The discussion around issues related to rape is now so rife with intellectual bigotry and dishonesty that it is hard to know where to begin dissecting it. It is no underestimation to say that a portion of those contributing to this debate are engaged in a wilful distortion of the truth and a cowardly drive to close down any challenge to their false consensus.
This was evident last month, following the London School of Economics’ decision to host a debate titled ‘Is Rape Different?’. I attended, along with over 300 others. Speaking at the debate was Helen Reece, an academic at the LSE and author of the important article ‘Rape myths: is elite opinion right and public opinion wrong?’. Reece appeared alongside barrister and spiked contributor Barbara Hewson, Crown prosecutor Nazir Afzal, and City Law School professor Jennifer Temkin.

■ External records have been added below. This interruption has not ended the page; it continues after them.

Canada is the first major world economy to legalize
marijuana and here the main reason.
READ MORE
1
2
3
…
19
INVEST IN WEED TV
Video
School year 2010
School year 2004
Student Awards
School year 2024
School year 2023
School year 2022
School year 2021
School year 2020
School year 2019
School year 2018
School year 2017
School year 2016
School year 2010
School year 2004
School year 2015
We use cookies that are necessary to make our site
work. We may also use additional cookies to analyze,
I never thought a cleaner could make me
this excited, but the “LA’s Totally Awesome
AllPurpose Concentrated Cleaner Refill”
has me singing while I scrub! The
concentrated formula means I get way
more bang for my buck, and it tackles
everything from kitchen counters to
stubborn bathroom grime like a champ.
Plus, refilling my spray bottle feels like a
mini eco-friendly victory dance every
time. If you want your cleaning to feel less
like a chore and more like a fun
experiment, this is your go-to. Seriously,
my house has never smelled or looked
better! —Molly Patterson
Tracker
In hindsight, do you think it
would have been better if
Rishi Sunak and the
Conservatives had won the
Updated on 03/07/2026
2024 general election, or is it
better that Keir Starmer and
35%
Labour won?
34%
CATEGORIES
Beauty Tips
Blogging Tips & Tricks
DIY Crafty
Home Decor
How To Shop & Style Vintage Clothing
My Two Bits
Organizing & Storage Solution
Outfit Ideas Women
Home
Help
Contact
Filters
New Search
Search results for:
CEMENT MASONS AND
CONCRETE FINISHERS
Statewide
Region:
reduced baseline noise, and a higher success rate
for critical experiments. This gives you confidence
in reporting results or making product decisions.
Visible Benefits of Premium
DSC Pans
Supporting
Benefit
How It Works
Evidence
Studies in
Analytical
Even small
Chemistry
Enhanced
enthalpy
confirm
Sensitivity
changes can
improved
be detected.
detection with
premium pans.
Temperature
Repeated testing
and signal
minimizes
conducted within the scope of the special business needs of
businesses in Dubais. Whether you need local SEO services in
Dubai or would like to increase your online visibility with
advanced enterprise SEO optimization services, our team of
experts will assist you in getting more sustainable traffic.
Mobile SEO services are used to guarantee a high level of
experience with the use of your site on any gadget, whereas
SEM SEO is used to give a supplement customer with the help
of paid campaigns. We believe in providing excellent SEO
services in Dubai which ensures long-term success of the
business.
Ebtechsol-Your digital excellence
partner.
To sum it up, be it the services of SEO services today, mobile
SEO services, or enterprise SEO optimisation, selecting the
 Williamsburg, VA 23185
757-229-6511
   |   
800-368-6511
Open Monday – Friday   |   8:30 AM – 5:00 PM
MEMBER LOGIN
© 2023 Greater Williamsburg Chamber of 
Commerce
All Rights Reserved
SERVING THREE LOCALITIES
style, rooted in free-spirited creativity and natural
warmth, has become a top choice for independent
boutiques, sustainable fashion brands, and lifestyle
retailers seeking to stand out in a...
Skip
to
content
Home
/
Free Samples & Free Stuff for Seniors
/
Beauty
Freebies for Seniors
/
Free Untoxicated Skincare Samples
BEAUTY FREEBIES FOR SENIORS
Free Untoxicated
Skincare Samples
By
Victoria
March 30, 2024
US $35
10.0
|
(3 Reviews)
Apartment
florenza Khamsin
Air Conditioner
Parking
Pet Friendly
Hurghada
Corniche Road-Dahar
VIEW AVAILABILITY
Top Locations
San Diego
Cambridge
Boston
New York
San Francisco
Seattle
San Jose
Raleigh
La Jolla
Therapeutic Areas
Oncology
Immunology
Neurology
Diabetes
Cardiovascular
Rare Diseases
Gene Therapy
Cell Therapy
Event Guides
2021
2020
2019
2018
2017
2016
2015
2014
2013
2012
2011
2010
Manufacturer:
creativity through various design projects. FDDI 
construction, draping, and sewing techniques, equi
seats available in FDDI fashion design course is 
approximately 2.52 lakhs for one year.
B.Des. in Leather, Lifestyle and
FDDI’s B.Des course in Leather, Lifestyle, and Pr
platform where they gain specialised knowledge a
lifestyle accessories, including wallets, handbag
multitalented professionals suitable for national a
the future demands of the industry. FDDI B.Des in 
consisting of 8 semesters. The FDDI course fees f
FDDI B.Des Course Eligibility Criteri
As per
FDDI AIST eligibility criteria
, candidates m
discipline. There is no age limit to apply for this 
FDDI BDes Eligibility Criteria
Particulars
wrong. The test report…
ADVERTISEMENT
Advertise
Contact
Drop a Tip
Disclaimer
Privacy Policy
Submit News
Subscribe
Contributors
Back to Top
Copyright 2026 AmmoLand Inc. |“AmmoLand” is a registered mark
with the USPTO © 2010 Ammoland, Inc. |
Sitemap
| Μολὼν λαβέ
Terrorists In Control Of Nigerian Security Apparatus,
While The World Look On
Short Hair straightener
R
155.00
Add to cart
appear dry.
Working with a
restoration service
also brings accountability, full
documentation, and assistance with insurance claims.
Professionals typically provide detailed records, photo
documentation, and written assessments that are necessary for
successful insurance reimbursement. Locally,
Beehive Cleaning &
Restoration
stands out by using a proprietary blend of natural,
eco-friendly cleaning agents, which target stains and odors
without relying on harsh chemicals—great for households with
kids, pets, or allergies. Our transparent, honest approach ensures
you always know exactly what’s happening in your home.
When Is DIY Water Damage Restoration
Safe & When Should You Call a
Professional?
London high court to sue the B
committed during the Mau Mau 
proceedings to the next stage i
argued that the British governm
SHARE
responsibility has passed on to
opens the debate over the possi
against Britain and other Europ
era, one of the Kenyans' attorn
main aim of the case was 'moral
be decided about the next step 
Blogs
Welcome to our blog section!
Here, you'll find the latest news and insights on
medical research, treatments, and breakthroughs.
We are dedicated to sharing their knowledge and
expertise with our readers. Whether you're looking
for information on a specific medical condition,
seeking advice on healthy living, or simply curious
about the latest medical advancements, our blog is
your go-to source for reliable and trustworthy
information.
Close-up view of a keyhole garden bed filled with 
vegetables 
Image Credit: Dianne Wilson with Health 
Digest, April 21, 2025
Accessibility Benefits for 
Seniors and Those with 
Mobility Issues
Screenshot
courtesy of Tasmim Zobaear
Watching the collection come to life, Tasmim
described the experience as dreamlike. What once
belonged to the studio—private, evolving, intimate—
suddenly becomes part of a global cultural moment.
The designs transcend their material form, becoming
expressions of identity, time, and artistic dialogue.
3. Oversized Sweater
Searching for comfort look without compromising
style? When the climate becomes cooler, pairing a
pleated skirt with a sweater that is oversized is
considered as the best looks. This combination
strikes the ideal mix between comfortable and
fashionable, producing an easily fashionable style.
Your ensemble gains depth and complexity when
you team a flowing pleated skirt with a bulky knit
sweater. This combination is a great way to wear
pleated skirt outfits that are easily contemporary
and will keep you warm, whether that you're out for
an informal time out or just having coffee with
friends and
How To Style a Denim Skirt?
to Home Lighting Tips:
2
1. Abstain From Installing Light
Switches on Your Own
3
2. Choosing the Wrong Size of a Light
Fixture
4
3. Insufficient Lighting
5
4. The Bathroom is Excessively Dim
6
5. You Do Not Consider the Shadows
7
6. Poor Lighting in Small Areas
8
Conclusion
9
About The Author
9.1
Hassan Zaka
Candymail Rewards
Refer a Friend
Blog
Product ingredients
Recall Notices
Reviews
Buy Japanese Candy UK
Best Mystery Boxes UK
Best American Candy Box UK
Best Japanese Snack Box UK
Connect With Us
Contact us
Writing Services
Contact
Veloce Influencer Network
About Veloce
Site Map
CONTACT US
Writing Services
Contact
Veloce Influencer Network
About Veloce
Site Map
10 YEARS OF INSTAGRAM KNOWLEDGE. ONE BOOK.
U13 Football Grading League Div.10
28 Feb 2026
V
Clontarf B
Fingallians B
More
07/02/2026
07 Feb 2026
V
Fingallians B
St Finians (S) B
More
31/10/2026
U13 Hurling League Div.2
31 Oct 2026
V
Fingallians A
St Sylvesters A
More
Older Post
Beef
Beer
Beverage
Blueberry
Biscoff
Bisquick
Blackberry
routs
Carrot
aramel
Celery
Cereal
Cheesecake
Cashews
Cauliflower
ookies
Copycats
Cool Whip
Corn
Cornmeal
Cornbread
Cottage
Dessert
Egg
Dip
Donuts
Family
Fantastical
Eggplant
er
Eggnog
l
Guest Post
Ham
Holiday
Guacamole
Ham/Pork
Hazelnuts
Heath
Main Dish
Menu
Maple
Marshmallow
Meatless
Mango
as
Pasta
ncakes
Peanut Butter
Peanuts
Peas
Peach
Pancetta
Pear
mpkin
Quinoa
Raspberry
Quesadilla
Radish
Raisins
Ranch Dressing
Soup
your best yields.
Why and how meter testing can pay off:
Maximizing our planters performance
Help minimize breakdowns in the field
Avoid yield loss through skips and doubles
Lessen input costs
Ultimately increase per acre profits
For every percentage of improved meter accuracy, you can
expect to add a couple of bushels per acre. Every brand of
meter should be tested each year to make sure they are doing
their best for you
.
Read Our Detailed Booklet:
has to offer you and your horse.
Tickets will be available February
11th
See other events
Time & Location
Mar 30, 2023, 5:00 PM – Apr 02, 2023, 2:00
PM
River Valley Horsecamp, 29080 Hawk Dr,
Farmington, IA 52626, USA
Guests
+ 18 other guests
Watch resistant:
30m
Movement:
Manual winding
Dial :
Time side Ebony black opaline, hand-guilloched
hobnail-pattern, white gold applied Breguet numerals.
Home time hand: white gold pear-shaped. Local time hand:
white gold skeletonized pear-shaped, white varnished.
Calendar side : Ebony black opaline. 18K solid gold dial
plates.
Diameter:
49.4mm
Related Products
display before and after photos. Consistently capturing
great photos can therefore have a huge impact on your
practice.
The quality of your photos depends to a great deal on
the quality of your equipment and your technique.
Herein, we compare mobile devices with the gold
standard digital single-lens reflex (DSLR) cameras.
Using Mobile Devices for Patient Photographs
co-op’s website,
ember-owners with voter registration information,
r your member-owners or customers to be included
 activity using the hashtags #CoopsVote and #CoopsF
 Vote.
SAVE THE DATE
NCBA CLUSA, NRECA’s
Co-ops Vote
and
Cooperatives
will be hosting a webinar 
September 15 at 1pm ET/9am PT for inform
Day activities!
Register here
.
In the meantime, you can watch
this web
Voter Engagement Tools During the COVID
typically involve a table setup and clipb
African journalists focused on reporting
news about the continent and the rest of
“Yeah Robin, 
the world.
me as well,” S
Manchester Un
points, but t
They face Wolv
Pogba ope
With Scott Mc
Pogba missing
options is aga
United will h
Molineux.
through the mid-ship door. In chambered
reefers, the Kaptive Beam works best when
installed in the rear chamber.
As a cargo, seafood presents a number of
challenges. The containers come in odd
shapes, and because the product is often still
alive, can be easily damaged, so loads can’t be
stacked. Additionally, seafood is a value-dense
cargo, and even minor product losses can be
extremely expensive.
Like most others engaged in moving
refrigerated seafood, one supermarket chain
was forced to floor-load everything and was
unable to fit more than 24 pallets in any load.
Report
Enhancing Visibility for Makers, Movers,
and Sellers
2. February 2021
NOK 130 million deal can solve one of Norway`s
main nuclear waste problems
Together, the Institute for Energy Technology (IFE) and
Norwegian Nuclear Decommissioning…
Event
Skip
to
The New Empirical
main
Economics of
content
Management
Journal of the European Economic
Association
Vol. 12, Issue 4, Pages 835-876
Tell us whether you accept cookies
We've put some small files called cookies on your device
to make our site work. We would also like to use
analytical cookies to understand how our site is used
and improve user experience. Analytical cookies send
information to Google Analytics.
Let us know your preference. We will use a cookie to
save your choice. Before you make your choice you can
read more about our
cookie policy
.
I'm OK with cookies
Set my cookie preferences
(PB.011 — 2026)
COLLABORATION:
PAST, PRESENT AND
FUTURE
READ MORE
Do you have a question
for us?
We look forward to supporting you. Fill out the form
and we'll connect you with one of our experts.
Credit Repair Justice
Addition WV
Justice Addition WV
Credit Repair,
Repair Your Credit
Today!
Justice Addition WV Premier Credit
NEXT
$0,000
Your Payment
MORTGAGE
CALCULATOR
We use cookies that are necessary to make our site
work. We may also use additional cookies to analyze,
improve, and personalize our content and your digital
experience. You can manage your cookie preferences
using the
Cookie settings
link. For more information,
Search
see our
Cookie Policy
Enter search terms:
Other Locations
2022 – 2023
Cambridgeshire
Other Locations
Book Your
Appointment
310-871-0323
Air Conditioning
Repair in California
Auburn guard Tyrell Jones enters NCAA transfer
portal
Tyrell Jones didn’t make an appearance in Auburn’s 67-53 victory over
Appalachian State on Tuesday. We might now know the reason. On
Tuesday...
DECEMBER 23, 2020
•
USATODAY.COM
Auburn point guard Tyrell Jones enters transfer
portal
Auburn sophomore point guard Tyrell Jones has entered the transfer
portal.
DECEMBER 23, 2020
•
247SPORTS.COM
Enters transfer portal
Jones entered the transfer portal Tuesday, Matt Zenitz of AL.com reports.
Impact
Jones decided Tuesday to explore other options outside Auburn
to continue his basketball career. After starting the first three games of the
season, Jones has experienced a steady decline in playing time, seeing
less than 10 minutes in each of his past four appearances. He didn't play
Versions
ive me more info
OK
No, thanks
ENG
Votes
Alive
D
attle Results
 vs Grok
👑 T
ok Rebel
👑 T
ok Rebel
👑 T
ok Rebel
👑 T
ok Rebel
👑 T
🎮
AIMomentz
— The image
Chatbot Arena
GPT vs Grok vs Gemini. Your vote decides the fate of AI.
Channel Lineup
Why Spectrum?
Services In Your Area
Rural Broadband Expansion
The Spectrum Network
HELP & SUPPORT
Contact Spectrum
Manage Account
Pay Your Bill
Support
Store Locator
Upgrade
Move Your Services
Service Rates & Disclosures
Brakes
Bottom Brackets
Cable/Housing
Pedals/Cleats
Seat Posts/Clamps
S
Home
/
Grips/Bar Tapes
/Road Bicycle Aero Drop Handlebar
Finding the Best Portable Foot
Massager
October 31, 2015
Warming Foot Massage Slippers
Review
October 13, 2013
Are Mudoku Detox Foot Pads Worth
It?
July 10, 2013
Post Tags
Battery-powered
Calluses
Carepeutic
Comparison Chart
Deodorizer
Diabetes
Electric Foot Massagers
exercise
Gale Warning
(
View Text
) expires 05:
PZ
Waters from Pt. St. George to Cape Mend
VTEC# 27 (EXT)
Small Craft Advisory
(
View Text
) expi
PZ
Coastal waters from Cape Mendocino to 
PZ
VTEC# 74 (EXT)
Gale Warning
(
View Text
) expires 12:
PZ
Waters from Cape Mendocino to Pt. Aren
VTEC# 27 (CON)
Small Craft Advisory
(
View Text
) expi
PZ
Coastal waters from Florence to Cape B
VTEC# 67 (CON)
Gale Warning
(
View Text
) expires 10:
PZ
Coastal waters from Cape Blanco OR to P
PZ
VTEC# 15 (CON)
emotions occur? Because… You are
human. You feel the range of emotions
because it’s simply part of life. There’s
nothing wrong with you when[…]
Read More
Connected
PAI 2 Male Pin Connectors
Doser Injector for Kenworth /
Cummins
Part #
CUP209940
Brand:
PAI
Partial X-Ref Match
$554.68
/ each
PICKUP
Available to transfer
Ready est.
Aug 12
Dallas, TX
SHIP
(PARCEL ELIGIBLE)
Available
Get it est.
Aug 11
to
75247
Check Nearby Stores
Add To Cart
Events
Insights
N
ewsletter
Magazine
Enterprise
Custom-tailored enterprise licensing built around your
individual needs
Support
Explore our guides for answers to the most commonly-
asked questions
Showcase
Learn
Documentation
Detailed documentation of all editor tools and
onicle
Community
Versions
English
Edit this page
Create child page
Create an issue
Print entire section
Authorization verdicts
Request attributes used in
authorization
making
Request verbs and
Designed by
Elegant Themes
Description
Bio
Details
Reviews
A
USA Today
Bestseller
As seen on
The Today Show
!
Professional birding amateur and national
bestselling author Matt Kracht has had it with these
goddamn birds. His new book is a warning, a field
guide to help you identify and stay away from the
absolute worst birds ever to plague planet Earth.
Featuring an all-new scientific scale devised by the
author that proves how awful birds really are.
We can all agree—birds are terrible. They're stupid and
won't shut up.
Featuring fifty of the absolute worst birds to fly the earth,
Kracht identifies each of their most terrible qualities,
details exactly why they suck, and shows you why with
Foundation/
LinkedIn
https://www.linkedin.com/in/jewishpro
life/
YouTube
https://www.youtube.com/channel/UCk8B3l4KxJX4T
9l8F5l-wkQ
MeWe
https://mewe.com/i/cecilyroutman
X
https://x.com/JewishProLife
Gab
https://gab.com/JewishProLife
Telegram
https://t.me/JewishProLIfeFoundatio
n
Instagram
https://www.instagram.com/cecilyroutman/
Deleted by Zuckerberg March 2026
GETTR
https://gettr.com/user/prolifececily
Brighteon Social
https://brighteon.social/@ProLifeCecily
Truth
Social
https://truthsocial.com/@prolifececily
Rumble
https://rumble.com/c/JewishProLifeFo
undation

The debate has since provoked predictable ‘there is no debate!’ uproar from people with nothing better to do on Twitter. But such is the hysteria around the discussion of rape and rape laws that the outrage of the Twittersphere has been allowed to spill into the world of academia. The journal Feminists at Law, based at Kent Law School, has launched a petition for the LSE to ‘ensure that the ideas disseminated [at the debate] do not feed dangerous stereotypes about women being responsible for the sexual violence perpetuated against them’. The petition has been signed by around 85 people. Another journal published something similar, criticising the decision of the LSE to host the debate and saying it was symptomatic of a neoliberal impact agenda in higher education.
What this reaction reveals is a desire to restrict discussion around rape. We are seeing the cult-like elevation of one inalienable ‘truth’ above all others. This ‘truth’ is that we live in an age where rape is part of everyday culture, and where those in power are doing nothing to stop it. Anyone who dares question this prevailing orthodoxy on rape is guilty of a chauvinistic heresy, attributable to their immersion in a controlling patriarchal society.
It is precisely this climate of ‘you can’t say that’ which universities have traditionally challenged in the name of robust open debate. The LSE took the admirable decision to host the debate entirely in the public realm, even publishing the discussion as a video online. In doing so, it demonstrated a commitment to the traditional role of the university in leading and promoting public discussion.